The other thing I have to be very careful of is who I go to when figuring out what’s wrong with me. You have to surround yourself with medical professionals who know your situation.
Sometimes, however, I may not have that choice.
For example, I could have an aneurism that starts to grow and be rushed my local hospital in rural Maine.
The first thing they’ll do is a CAT scan that will look like I have pneumonia because of the patch in my chest from my mesothelioma surgery. This could lead to a misdiagnosis.
These are things I now worry about as a mesothelioma survivor.

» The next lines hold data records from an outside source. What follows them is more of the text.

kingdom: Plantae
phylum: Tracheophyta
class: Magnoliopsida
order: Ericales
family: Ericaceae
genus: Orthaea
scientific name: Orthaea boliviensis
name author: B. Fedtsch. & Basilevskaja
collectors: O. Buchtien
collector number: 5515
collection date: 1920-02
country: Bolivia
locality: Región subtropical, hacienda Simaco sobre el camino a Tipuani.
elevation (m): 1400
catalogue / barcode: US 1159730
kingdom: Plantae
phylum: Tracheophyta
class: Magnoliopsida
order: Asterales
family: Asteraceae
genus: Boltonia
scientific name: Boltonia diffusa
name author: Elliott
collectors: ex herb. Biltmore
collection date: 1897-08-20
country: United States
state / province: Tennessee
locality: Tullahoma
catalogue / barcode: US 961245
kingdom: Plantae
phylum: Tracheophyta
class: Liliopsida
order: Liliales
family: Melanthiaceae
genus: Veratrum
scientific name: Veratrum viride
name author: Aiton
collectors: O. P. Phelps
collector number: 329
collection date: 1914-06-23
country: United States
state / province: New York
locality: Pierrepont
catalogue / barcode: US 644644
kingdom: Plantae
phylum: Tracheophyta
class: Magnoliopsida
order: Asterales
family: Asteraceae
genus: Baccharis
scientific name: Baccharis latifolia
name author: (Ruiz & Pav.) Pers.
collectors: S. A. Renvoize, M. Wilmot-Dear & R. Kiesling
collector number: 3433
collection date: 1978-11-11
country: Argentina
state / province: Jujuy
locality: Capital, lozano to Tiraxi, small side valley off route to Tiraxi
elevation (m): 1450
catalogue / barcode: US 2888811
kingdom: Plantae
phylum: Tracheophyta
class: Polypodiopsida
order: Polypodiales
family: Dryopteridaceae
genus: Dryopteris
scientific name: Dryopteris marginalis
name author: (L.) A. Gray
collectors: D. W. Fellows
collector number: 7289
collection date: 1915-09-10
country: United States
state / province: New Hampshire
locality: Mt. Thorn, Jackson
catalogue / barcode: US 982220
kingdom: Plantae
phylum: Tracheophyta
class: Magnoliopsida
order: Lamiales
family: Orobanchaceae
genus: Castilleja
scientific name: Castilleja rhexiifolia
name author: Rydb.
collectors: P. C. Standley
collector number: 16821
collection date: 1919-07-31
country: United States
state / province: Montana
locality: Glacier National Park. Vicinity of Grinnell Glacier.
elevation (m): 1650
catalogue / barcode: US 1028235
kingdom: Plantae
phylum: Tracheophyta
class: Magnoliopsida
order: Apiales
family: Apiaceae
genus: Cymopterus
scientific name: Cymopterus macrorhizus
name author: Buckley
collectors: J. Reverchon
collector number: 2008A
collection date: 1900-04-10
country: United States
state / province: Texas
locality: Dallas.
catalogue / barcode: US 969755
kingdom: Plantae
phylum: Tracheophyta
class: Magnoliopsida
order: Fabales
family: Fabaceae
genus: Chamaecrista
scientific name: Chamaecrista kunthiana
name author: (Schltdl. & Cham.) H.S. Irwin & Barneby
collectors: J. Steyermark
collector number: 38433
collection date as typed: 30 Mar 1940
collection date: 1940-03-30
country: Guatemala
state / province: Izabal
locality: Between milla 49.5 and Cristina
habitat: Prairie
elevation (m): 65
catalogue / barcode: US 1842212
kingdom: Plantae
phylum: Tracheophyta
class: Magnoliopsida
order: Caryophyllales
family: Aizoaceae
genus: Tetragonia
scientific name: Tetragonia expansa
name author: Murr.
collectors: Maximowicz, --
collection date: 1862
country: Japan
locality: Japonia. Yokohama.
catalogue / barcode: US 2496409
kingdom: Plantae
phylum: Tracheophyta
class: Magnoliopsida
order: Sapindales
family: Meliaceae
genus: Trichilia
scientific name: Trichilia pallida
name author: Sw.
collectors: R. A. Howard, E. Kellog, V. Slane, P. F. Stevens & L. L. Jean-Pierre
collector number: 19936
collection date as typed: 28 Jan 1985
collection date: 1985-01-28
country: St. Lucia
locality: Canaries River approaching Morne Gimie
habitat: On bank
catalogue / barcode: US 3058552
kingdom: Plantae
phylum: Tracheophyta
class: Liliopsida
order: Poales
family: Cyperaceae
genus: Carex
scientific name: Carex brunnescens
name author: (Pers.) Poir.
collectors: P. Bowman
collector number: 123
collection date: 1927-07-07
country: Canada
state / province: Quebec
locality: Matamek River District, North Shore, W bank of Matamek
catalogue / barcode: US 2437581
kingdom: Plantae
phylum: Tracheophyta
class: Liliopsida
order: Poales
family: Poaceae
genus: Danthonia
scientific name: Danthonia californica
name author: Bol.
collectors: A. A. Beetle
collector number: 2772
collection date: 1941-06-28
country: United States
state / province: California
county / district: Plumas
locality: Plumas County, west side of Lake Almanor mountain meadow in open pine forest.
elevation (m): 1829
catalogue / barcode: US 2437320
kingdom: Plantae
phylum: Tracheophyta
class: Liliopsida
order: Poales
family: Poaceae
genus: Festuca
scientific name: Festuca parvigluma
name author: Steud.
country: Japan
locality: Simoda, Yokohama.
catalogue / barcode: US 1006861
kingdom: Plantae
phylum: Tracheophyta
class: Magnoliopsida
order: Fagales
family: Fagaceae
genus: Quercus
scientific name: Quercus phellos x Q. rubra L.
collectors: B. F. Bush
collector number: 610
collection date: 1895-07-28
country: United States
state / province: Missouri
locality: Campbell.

When I was a kid, 70 years old was ancient.
Now, I realize 70 isn’t that old. Even some of my friends in their 80s and 90s — chronologically, they’re old, but when you stop and look at the things they’re doing and the way they’re living their life, you realize they really aren’t.
Thinking about some of those people not being here is difficult to process.
It all goes back to my view on holidays since my mesothelioma diagnosis: Don’t take anyone or anything for granted.
Appreciate the people around you now because you don’t know what’s going to happen.
Living is a mindset. I don’t want or plan to live forever, but I want to live life happily and enjoy every day I have, because I’m not promised tomorrow.
I’ve survived mesothelioma for six years. This cancer may not be what ends up killing me.
I could die of a heart attack or be hit by a car tomorrow, so I want to make sure I’m happy today.